It’s 2024. Do you know what your overnight borrowing costs are?
For many regional and community banks, the answer is no – and poor regulatory guidance is a primary cause. After years of manipulation scandals, the LIBOR interest rate was thankfully officially discontinued on June 30, 2023. At last, financial institutions had an opportunity to assess their risk using an uncorrupted rate based on real transactions.
Yet just days later, IOSCO issued a statement on alternatives to LIBOR. Among its assertions was that credit-sensitive rates do not comply with international benchmark standards: “Absent modification, their use may threaten market integrity and financial stability.” Instead, SOFR – already used by many firms that had abandoned LIBOR – was identified as a less vulnerable rate, entrenching its position as the popular alternative.
This was an exceedingly poor outcome. Put simply, IOSCO’s conclusion was wrong. Whatever its virtues, SOFR reflects costs that are in many cases wholly irrelevant to the borrowing activity of regional and community banks – the engines that power Main Street economies throughout the US. It’s unfortunate that this momentous shift in the loan funding market was immediately met with a repudiation of credit-sensitive rates, which provide a much better reflection of the overnight borrowing costs of smaller institutions. With so many firms discouraged from using a benchmark that aligns with the nature of their business, the risk of widespread banking turmoil is significantly greater.
Why? Let’s break it down.
SOFR and Commercial Banks: A Square Peg for a Round Hole
The basic use case for interest rate benchmarks among regional and community banks is fairly straightforward. These institutions want to manage interest rate risk and maintain stable margins by charging a lending rate equal to a fixed spread over their borrowing costs. To meet their short-term liquidity needs, commercial banks fund themselves through a number of means: federal funds, certificates of deposit, commercial paper, etc. To accurately calculate risk, they must capture the cost of operating in these short-term wholesale funding markets.
These banks provide many services – they sustain small businesses, provide mortgages, support community infrastructure and more – but they typically do not make markets, nor do they provide leverage to hedge funds or other sophisticated investment managers. That is the realm of dealers. To finance both their large inventories and their secured lending activity, dealers typically maintain large positions in Treasury bonds and sell them on the repo market to meet short-term funding needs.
The problem with SOFR is that it reflects the cost of overnight dealer financing against Treasury collateral. It represents the secured borrowing rate used by dealers to provide leverage. This is wholly inadequate for the needs of commercial banks, which seldom hold large quantities of government securities. These banks borrow funds in unsecured markets, where creditworthiness is a far bigger consideration.

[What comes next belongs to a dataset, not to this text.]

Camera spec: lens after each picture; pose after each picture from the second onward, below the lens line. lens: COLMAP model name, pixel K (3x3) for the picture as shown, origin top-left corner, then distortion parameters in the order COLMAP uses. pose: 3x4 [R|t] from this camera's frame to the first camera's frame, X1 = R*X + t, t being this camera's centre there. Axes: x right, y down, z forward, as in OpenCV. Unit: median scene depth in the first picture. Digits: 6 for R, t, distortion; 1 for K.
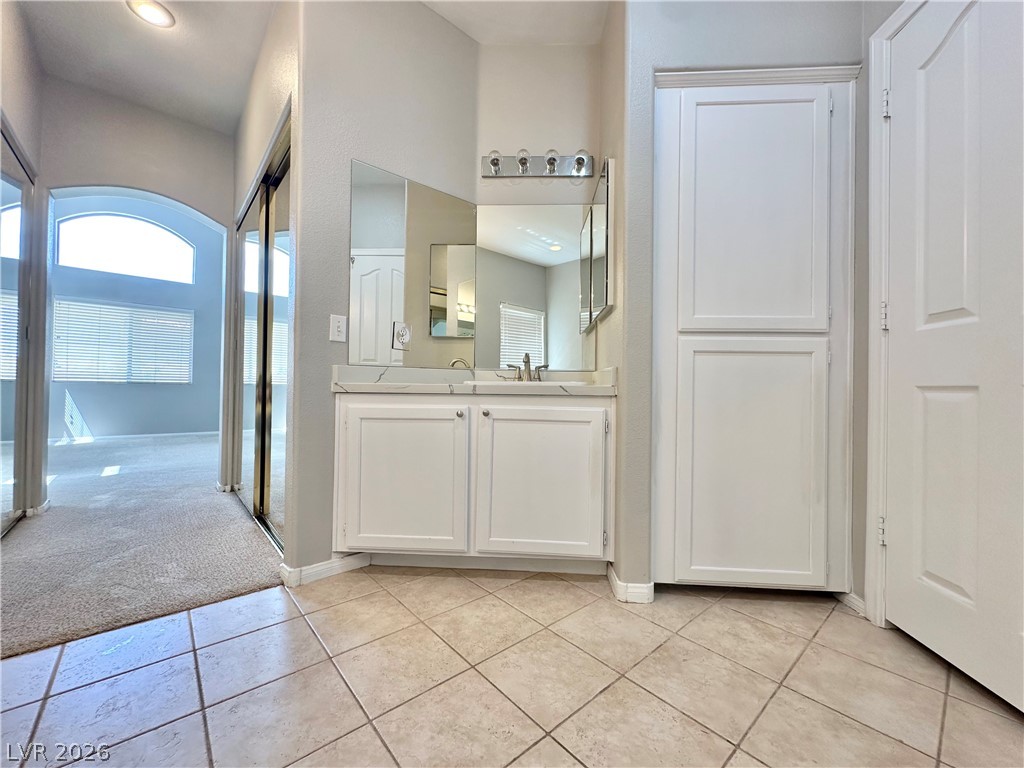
lens RADIAL K [[413.5, 0, 515.5], [0, 413.5, 385.6], [0, 0, 1]] dist [-0.001896, 0.001029]
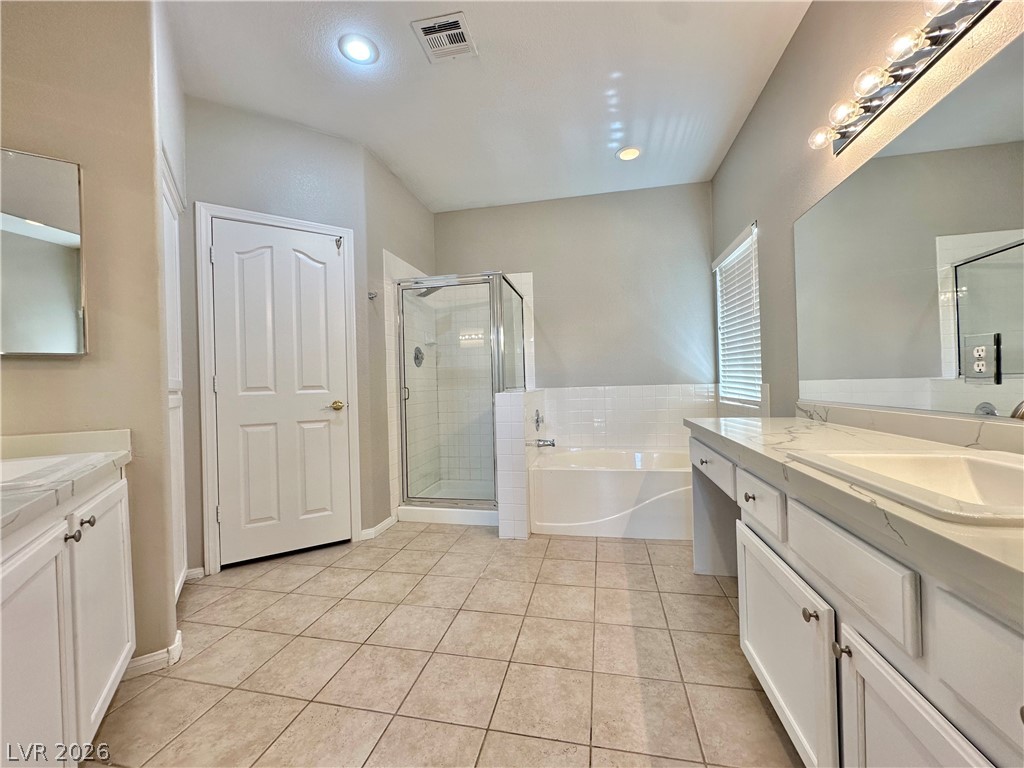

Commercial banks might be able to use SOFR to get a rough sense of their borrowing costs, but the margin for error shrinks amid market turbulence. As we saw last year with the implosion of Silicon Valley Bank, it only takes one bank miscalculating its risk exposure to precipitate a wave of failures and catastrophic losses. In addition, it’s unfortunate that at a time when community and regional businesses are facing significant pressure due to inflation and other macroeconomic factors, commercial banks have been discouraged from selecting a benchmark or combination of benchmarks that reflect their business model.
The Value of Credit-Sensitivity: A COVID Case Study
A new paper by Marco Macchiavelli – a finance professor at the University of Massachusetts, Amherst and a former economist on the Federal Reserve’s Board of Governors – illustrates how a credit-sensitive benchmark interest rate can benefit commercial banks during times of market stress.
In the early days of the COVID-19 crisis, interest rates fell dramatically between March and April 2020 before stabilizing later in the spring and summer. However, there were days when SOFR moved in the opposite direction of bank funding costs. The spreads between SOFR and its credit-sensitive counterparts is usually fairly small (though still significant enough to invite risk), but at the outset of the pandemic, they widened to as many as 23 basis points.
The result? Commercial banks indexing their credit lines to SOFR may have received lower returns while facing higher borrowing costs. This mismatch would have led to negative interest rate margins, inviting significant risk during a period when economic turmoil was already widespread. The pandemic was a time when Americans needed their regional and community banks to be more vigilant than ever; sole reliance on SOFR would have undercut this mandate.
Yet sole reliance on SOFR is effectively what IOSCO called for in its statement last year. With LIBOR gone, there is no longer a rate that meets IOSCO’s standards while capturing the marginal funding costs of commercial banks. SOFR may be less prone to manipulation, but it simply isn’t relevant to a huge swath of financial institutions, at least not entirely. We’ve taken the shortcomings of one benchmark and replaced them with the shortcomings of another.
What these banks need is a credit-sensitive rate based on real transactions. As the Macchiavelli paper explains, they’re out there – but the market needs to feel confident in adopting them. I urge IOSCO to reconsider its position and reexamine the benefits of credit-sensitive rates. Until then, I’ll continue to beat this drum – because a more stable, efficient lending landscape is worth fighting for.